Harvard Study Says OpenAI o1 Beat ER Doctors on Initial Triage Diagnoses
A Harvard Medical School and Beth Israel Deaconess Medical Center team says a large language model outperformed two attending physicians in one real-world emergency triage comparison, according to a new paper published in Science.
What the study found
In the experiment highlighted by the paper, researchers reviewed 76 emergency room cases and compared diagnoses from two physicians with outputs from OpenAI's o1 model at several decision points. Reporting tied to the study said o1 produced the exact or a very close diagnosis in 67.1% of initial triage cases, versus 55% and 50% for the two physicians. The gap narrowed as more patient information became available, but the model still remained at or above the physician baselines reported for those stages.

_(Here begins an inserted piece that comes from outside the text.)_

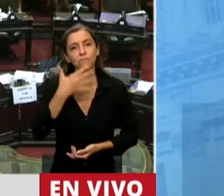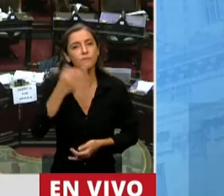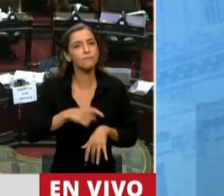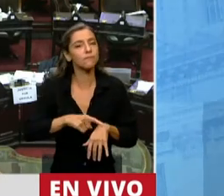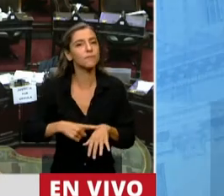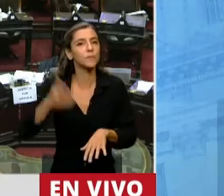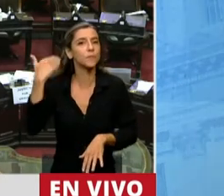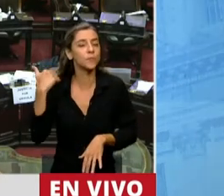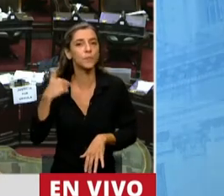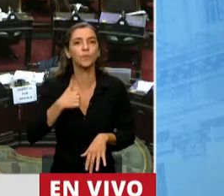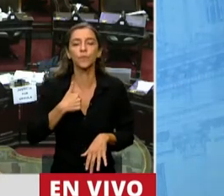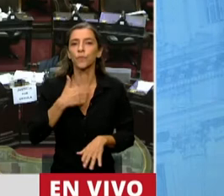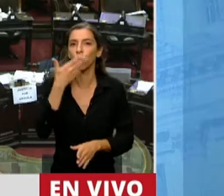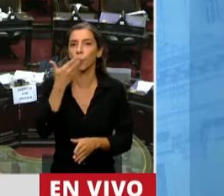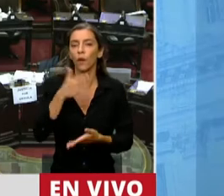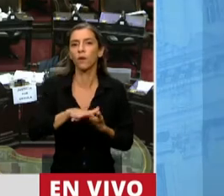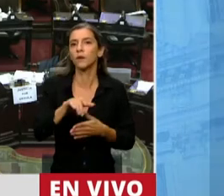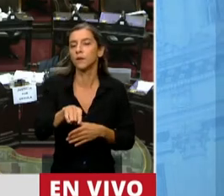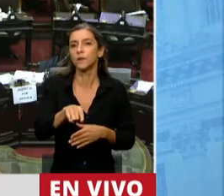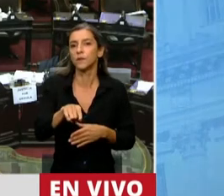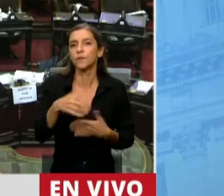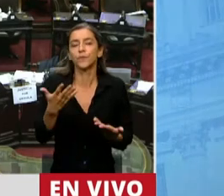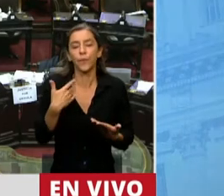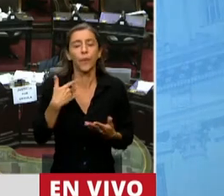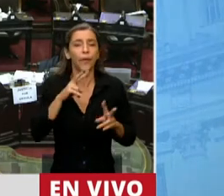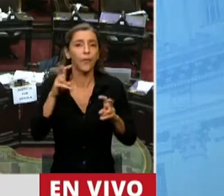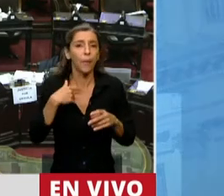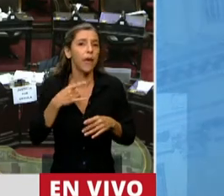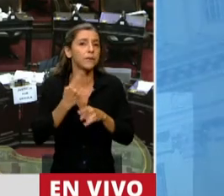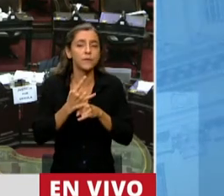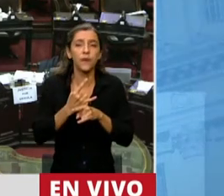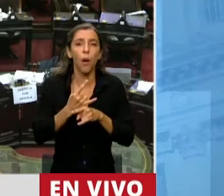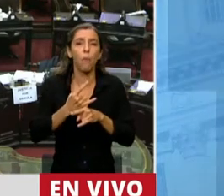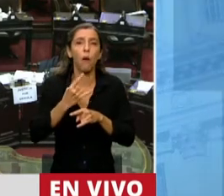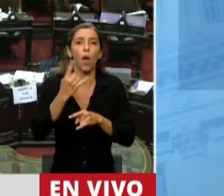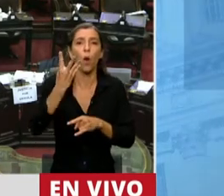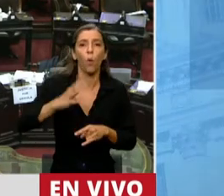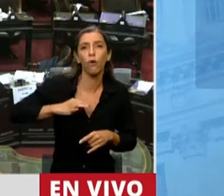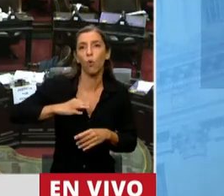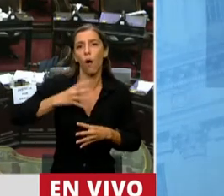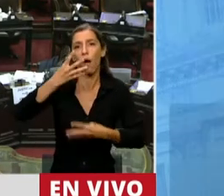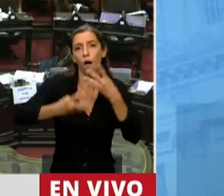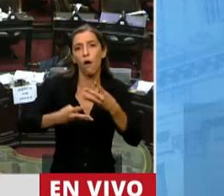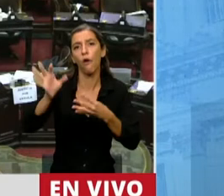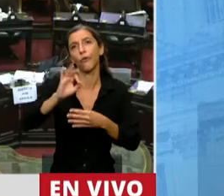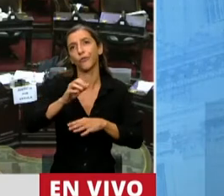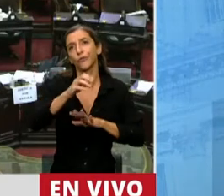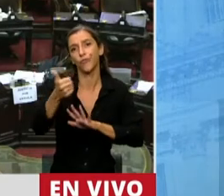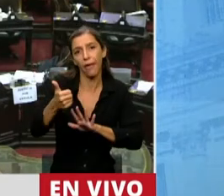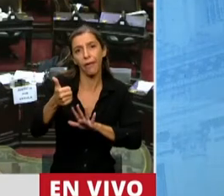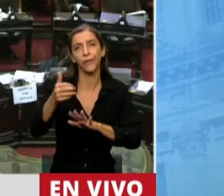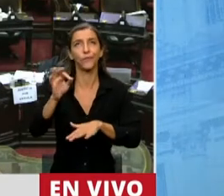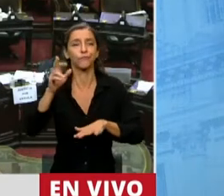hacía mención a esto de que cada 4 años, o 6, u 8, siempre se tiene que volver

The broader study evaluated clinical reasoning tasks beyond triage, including management planning. Independent coverage from The Guardian said the model also scored well on longer-form care planning exercises, but the headline result is the early-stage triage performance, where clinicians have the least information and the least time.
Why it matters
This is notable because it moves beyond benchmark exams and into messy patient-chart reasoning. But it is not a green light for autonomous diagnosis. The authors and outside experts both said the work supports prospective clinical testing, not unsupervised deployment in hospitals.
That makes the study look less like a replacement story and more like evidence that frontier models may be approaching a useful second-opinion role in acute care settings.